(Problem requirements): Continue the discussion about markdown spoiler syntax in Lemmy and Voyager, starting after its last sentence.

(Document extract Opens)

Lastly, to be completely honest, and as a rant, this isn't Lemmy's fault. This is the failure of markdown standards, including commonmark and GFM, adopting a spoiler format. https://talk.commonmark.org/t/what-could-a-spoiler-tag-extension-look-like/767?page=2
This Voyager issue is essentially a manifestation of a decade+ of neglect in any attempt at standardizing markdown spoilers.
@LazaroFilm There’s this PR and this repository. Main issue is that this combs through the entire tree checking with regex, which at least on paper doesn’t sound too good for performance. Also needs more testing.
I’m working on some faster algorithms for this, but this will obviously take some time. The preferred approach would be to extend the mdast
, but this is both incredibly complicated and poorly documented. Really, I’d have preferred if Lemmy used a more standard spoiler syntax: but there really isn’t a standard syntax. Hopefully I can get the plugin to a state soon where I feel it’s ready to be added to Voyager, as I’m not looking to rush and implement the plugin in a half-baked state.

(Document extract Closes)
(Information provided Opens)

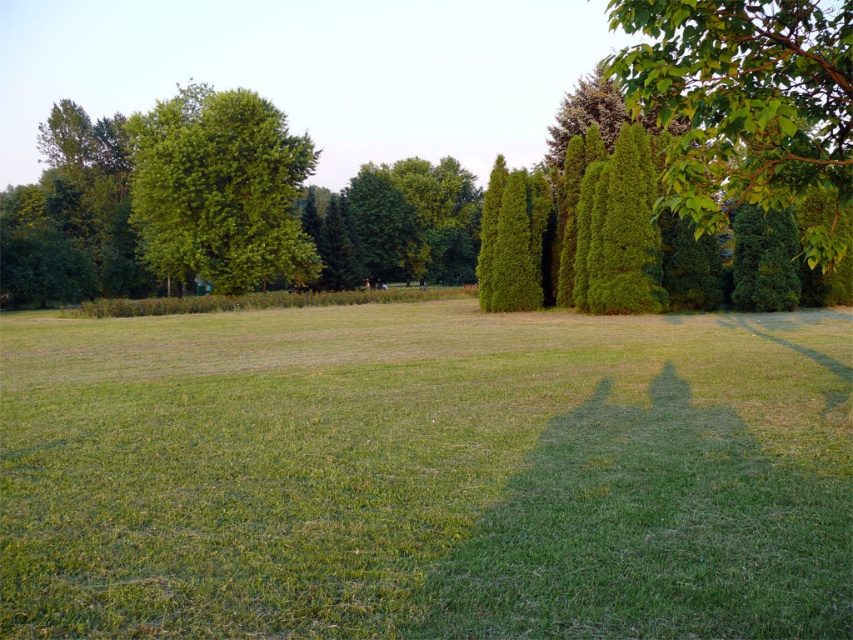
You are standing at the point marked by the coordinates point (x=746, y=104) in the park. Looking around, you see a green leafy tree at upper right. Which direction should you walk to reach the nearest grassy field area?

The point (x=746, y=104) is located at the green leafy tree at upper right. To reach the nearest grassy field area, you should walk towards the lower part of the image where the grassy field is situated.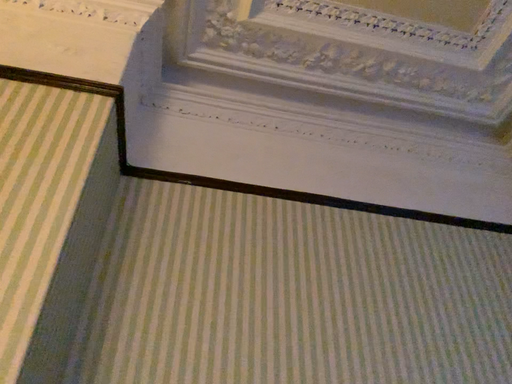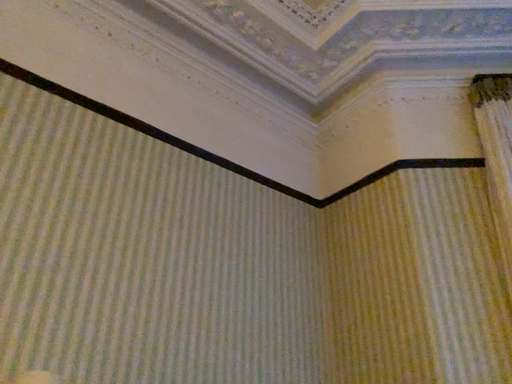
Question: How did the camera likely rotate when shooting the video?

Choices:
 (A) rotated right
 (B) rotated left

Answer: (A)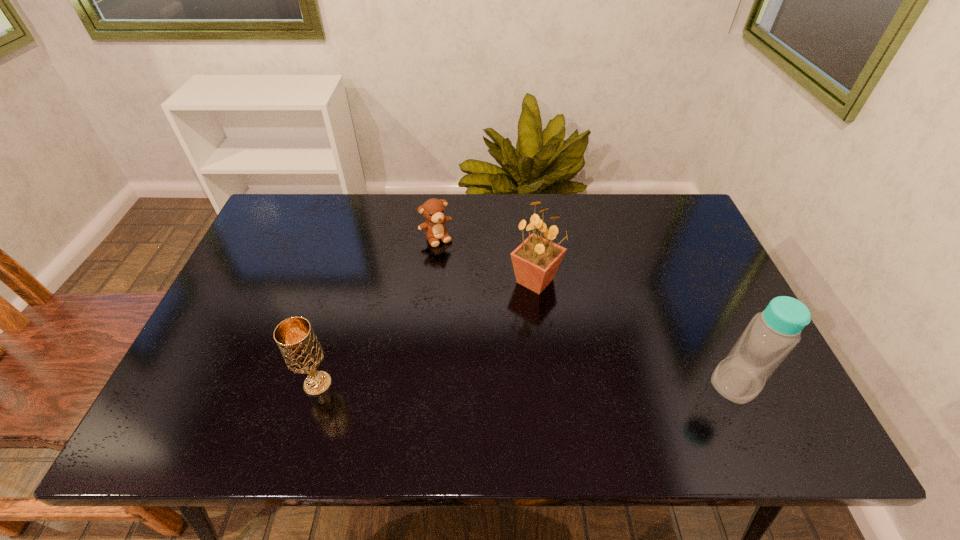
This screenshot has height=540, width=960. What are the coordinates of `the leftmost object` in the screenshot? It's located at (295, 338).

At what (x,y) coordinates should I click in order to perform the action: click on chalice. Please return your answer as a coordinate pair (x, y). The width and height of the screenshot is (960, 540). Looking at the image, I should click on (295, 338).

Find the location of `bottle`. bottle is located at coordinates (771, 335).

This screenshot has width=960, height=540. Find the location of `the second farthest object`. the second farthest object is located at coordinates (536, 260).

Identify the location of sunflower. This screenshot has height=540, width=960. (536, 260).

You are a GUI agent. You are given a task and a screenshot of the screen. Output one action in this format:
    pyautogui.click(x=<x>, y=<y>)
    Task: Click on the farthest object
    
    Given the screenshot: What is the action you would take?
    pyautogui.click(x=433, y=210)

Where is `the shortest object`? The image size is (960, 540). the shortest object is located at coordinates (433, 210).

The width and height of the screenshot is (960, 540). Identify the location of vacant area located on the right of the chalice. (427, 384).

Find the location of `free space located 0.370m on the back of the bottle`. free space located 0.370m on the back of the bottle is located at coordinates (677, 254).

You are a GUI agent. You are given a task and a screenshot of the screen. Output one action in this format:
    pyautogui.click(x=<x>, y=<y>)
    Task: Click on the vacant point located 0.130m at the front of the sunflower with flowers visible
    
    Given the screenshot: What is the action you would take?
    pyautogui.click(x=553, y=340)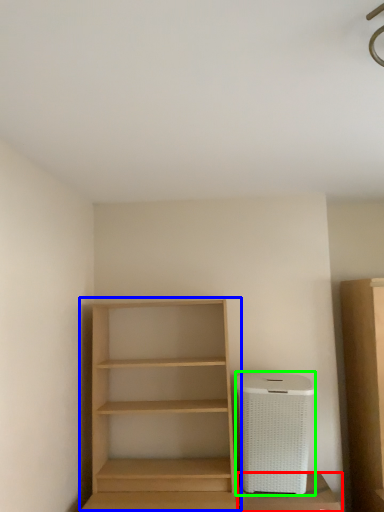
Question: Which is nearer to the cabinetry (highlighted by a red box)? shelf (highlighted by a blue box) or appliance (highlighted by a green box).

Choices:
 (A) shelf
 (B) appliance

Answer: (B)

(Information provided Closes)

(Answer box):
Edit: Seems like @aeharding hits the same points 😅. Anyways, I wouldn’t hold my breath for spoilers—it seems it’ll be a while before they’re implemented in Voyager.
I looked into this a bit more this weekend.
I think we need to go lower level and make a micromark extension, instead of a remark plugin. Then we don't have to fight against the tree, which is really not what we should be doing. Micromark extensions step through each individual character and matches.
I made a micromark extension that parses :::spoiler
but then I got stuck. The micromark architecture is pretty overwhelming.
Forking remark-extension-directive is an ok place to start, but it's pretty confusing because the extension is very abstract.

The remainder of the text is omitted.